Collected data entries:
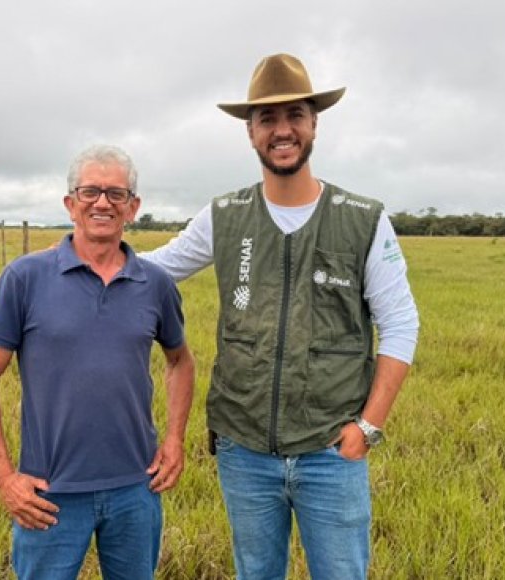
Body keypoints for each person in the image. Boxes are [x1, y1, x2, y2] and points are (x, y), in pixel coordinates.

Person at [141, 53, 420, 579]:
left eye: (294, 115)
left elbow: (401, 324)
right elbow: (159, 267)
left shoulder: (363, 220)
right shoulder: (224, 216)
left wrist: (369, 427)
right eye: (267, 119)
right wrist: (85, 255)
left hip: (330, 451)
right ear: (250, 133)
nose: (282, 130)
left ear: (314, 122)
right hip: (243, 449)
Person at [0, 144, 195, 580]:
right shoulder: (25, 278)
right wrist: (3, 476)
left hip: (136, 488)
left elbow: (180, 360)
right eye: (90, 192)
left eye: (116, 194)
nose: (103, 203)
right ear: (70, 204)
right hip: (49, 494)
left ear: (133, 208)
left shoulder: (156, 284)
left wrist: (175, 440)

--

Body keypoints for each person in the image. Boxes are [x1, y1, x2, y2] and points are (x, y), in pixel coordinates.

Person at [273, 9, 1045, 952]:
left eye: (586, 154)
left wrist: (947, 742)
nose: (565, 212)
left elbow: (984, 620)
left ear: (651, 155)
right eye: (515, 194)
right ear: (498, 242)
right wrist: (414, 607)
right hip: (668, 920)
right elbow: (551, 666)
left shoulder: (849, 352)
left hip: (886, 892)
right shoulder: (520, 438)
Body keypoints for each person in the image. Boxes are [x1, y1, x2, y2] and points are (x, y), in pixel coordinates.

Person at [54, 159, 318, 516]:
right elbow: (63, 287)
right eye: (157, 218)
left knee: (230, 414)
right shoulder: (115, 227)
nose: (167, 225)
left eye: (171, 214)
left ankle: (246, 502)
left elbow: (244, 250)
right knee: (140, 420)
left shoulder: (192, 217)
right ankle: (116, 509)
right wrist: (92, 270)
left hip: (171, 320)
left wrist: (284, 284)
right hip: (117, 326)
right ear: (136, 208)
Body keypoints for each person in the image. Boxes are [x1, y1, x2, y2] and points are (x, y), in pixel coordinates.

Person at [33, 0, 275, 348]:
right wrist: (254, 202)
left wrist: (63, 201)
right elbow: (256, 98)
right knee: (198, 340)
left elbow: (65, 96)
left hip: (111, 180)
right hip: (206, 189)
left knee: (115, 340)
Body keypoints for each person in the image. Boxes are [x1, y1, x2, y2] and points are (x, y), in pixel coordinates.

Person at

--

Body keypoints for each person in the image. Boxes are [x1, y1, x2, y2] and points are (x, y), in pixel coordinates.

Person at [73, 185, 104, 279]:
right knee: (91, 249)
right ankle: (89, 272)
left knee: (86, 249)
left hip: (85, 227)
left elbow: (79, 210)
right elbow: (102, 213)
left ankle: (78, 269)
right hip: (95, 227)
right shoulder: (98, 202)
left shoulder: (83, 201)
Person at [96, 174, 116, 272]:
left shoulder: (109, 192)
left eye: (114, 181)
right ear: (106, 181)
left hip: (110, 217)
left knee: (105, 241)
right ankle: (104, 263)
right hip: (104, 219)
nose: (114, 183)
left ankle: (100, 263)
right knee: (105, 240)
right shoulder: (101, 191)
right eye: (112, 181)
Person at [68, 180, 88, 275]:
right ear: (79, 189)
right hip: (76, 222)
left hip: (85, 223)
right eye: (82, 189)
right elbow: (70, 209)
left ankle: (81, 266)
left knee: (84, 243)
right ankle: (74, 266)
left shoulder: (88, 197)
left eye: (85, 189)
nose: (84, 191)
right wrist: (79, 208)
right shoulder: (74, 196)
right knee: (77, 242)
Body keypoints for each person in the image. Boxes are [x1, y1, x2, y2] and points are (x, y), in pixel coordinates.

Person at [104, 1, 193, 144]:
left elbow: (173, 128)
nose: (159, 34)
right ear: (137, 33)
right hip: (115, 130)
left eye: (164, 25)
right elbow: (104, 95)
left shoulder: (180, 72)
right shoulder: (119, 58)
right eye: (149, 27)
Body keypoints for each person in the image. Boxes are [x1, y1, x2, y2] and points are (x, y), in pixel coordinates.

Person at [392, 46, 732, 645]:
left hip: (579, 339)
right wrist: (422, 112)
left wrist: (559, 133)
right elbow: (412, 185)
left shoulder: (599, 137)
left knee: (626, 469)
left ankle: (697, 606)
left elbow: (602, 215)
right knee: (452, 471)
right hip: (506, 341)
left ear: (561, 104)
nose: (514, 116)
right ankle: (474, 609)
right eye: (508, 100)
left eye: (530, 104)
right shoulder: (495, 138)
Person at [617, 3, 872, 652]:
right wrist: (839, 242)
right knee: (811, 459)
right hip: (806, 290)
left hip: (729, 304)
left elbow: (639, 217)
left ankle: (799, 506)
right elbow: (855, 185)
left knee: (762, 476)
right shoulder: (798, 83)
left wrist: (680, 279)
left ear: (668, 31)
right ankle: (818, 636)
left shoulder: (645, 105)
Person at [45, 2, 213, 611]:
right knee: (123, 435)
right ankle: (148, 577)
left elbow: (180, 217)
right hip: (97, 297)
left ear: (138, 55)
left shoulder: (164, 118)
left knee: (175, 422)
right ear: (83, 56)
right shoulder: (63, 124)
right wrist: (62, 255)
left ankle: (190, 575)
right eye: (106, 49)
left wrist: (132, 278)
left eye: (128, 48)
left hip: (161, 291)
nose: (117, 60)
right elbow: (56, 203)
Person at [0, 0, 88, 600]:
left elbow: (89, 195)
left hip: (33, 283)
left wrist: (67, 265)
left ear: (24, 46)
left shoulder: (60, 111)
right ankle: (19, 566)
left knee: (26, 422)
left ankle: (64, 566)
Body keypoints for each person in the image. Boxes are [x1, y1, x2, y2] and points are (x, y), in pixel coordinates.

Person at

INSTRUCTIONS TO FOLLOW: Please transcribe exactly the lines above from the line that has "right eye: (149, 27)" up to and including the line that has "right shoulder: (63, 124)"; no other line belongs in the answer.

TASK ANSWER:
right eye: (149, 27)
Body keypoints for each person in the image. Boxes are [x1, y1, x2, y2] and points are (x, y), in pixel coordinates.

Person at [392, 46, 732, 645]:
left hip: (579, 339)
right wrist: (422, 112)
left wrist: (559, 133)
right elbow: (412, 185)
left shoulder: (599, 137)
left knee: (626, 469)
left ankle: (697, 606)
left elbow: (602, 215)
right knee: (452, 471)
right hip: (506, 341)
left ear: (561, 104)
nose: (514, 116)
right ankle: (474, 609)
right eye: (508, 100)
left eye: (530, 104)
right shoulder: (495, 138)
Person at [617, 3, 872, 652]:
right wrist: (839, 242)
right knee: (811, 459)
right hip: (806, 290)
left hip: (729, 304)
left elbow: (639, 217)
left ankle: (799, 506)
right elbow: (855, 185)
left knee: (762, 476)
right shoulder: (798, 83)
left wrist: (680, 279)
left ear: (668, 31)
right ankle: (818, 636)
left shoulder: (645, 105)
Person at [45, 2, 213, 611]:
right knee: (123, 435)
right ankle: (148, 577)
left elbow: (180, 217)
right hip: (97, 297)
left ear: (138, 55)
left shoulder: (164, 118)
left knee: (175, 422)
right ear: (83, 56)
right shoulder: (63, 124)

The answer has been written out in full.